For me today began, as it did for many of us, with a brief review of Beyoncé's feature in Megan Thee Stallion's remix of "Savage." As I was TikTok dancing to the song while washing my one lunch plate, one of Beyonce's lines caught my attention: "Please don't give me hype / write my name in ice / can't argue with these lazy bitches I just raise my price," I think it goes.
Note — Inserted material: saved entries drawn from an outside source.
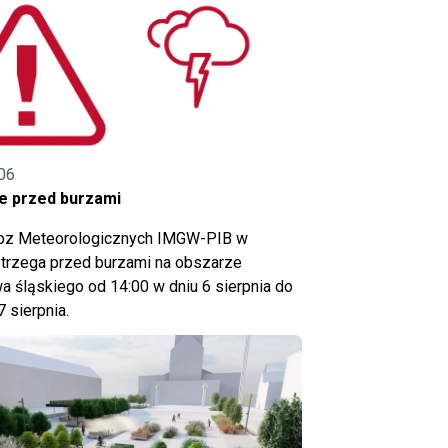
06
e przed burzami
noz Meteorologicznych IMGW-PIB w
trzega przed burzami na obszarze
 śląskiego od 14:00 w dniu 6 sierpnia do
7 sierpnia.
Beyonce's reference to the tombstone of the poet John Keats rang loud and clear as a bell. Keats famously requested that his tombstone read, "Here lies One Whose Name was writ in Water." Beyonce's request to write her name in ice nicely remixes Keats's line, and of course updates it with the connotation of a heavily jeweled necklace. (Fun fact: the inscription on Keats' tombstone actually reads, "This grave contains all that was Mortal of a Young English Poet, Who, on his Death Bed, in the Bitterness of his Heart at the Malicious Power of his Enemies, Desired these Words to be engraven on his Tomb Stone: Here lies One Whose Name was writ in Water," which also resonates with Beyonce's anger at lazy bitches. Who were Keats's enemies, you ask? Fucking Lord Byron, for one, who called the young poet a "little dirty blackguard." )
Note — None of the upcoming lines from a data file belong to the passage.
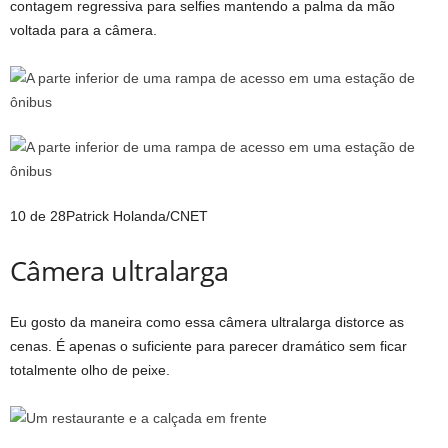
contagem regressiva para selfies mantendo a palma da mão
voltada para a câmera.
10 de 28
Patrick Holanda/CNET
Câmera ultralarga
Eu gosto da maneira como essa câmera ultralarga distorce as
cenas. É apenas o suficiente para parecer dramático sem ficar
totalmente olho de peixe.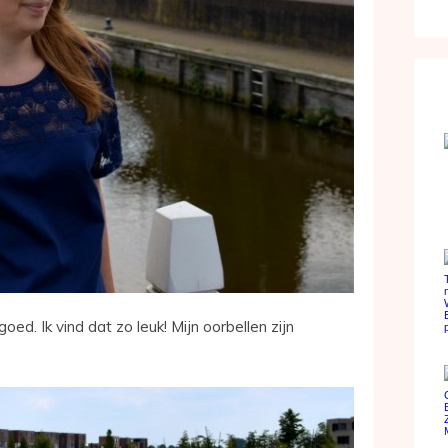
goed. Ik vind dat zo leuk! Mijn oorbellen zijn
Anyway so then obviously I thought of one of my favorite Keats poems, "To—," an amorous poem addressed to "a lady whom he saw for some few moments at Vauxhall," according to John Barnard's edition of Keats's Selected Poems. The poem is all about how Keats can't look at a rose or see anything nice without thinking of this woman he saw but never met at a party in London five years ago. I was going to write about that poem, but then I remembered W.S. Merwin basically wrote a remix of it that better suits our current mood.

Merwin's poem is called "Separation," which you can find in his book, The Second Four Books of Poems, available at local bookstores.

A few notes:

• Hard to think of a clearer, cleaner metaphor for the paradox of a present absence than this three-line wonder. Though the needle-and-thread imagery might seem a bit trite, I think it works here because it's tapping into the ancient Greek trope of weaving as a metaphor for poetry. ("Text" and "textile" share the same etymological root for a reason.) Merwin writing this poem in the middle of his long career suggests that this person is woven into everything he's ever written, which means a lot given how many books Merwin published.
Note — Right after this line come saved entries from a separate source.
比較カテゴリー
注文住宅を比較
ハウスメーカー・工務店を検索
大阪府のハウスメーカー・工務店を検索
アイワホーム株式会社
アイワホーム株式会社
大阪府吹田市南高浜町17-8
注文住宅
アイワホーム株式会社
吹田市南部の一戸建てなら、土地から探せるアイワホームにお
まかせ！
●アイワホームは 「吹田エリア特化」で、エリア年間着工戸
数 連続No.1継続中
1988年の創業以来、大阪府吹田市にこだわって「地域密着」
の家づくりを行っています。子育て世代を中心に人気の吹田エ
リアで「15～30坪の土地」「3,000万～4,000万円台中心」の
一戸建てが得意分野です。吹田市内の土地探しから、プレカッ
• What color is the thread for you? For me, it's red.

• As I wrote before he died, Merwin lived in Hawaii, where he and his wife Paula preserved and regenerated native plants on a 19-acre site on the north shore of Maui. The site is called The Merwin Conservancy. It's the largest private collection of palms in the world, and one of the species that grows there was thought to be extinct. Poets are mostly known for killing trees, but this guy brought them back from the dead.